Man was I WRONG! The grilling intensifies the flavors and the peach retains that heat well to yield a nice temperature contrast to the aforementioned ice cream. On top of this deliciousness, I decided to add another layer of fun to the mix with the amazing Brown Sugar Glaze. This glaze would be amazing on any number of dessert but gives the top of the peach a nice caramelization and then yields a nice smoothness to the dish as a whole. Through a bit of flakey, crumbled pie crust on top and you have the mecca of flavors / textures here. So enough talk, let's get down to the real stuff...


 Notes:



  • Choose peaches that are ripe but still relatively firm for grilling, so that they will not fall apart on you.
  • This would also be great with dark rum or similar liquor in the glaze.
  • Not feeling ice cream? Try making sweetened whipped cream with a touch of vanilla and cinnamon instead.
  • For a touch of whimsy, fill the pit hole with the glaze and let it sit in the nature made bowl!

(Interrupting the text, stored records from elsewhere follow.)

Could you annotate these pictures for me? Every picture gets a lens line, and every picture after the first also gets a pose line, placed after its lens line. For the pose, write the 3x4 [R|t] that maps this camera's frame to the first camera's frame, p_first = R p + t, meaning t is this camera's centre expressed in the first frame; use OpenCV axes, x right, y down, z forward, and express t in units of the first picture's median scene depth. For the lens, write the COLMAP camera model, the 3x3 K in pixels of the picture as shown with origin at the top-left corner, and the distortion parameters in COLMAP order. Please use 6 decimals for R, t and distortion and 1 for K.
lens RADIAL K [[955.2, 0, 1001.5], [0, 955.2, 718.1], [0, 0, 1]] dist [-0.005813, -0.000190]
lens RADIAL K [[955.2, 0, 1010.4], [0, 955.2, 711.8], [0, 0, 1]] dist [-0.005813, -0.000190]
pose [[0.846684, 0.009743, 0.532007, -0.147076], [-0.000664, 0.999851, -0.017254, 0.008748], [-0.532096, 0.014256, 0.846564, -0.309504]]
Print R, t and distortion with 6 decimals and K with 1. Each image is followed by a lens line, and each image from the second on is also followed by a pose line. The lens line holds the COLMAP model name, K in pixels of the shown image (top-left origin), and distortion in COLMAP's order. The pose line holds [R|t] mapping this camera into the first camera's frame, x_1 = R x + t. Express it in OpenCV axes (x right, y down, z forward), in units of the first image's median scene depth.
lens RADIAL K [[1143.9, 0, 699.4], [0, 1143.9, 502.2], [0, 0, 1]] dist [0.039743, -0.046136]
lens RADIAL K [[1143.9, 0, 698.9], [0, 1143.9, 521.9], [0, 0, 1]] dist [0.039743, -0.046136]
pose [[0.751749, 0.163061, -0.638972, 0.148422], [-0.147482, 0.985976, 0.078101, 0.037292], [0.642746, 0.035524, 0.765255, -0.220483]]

Grilled Peaches with Amaretto Brown Sugar Glaze
4-6 Peaches, cut in half & pitted
Neutral Oil for grill
4 T. butter
1/4 c. amaretto
1/4 c. brown sugar, packed
1/2 t. ground cinnamon
1/8 t. salt
Vanilla Ice Cream, for serving
1/2 Baked Pie Crust, for serving


Combine the butter, amaretto, brown sugar, cinnamon, and salt into a saucepan and bring to boil over medium-high heat. Let the mixture boil until it becomes thick and syrupy, approximately 5 minutes.

Heat the grill to high and be sure that the grates are clean. Brush oil onto the grates to prevent sticking. Place the peaches on the hot grate and grill 3 to 4 minute on each side, basting with the glaze. The peaches will be soft with caramelized grill marks when finished.

Serve peaches immediately with extra glaze, a scoop or two of ice cream, and a sprinkle of pie crust for crunch.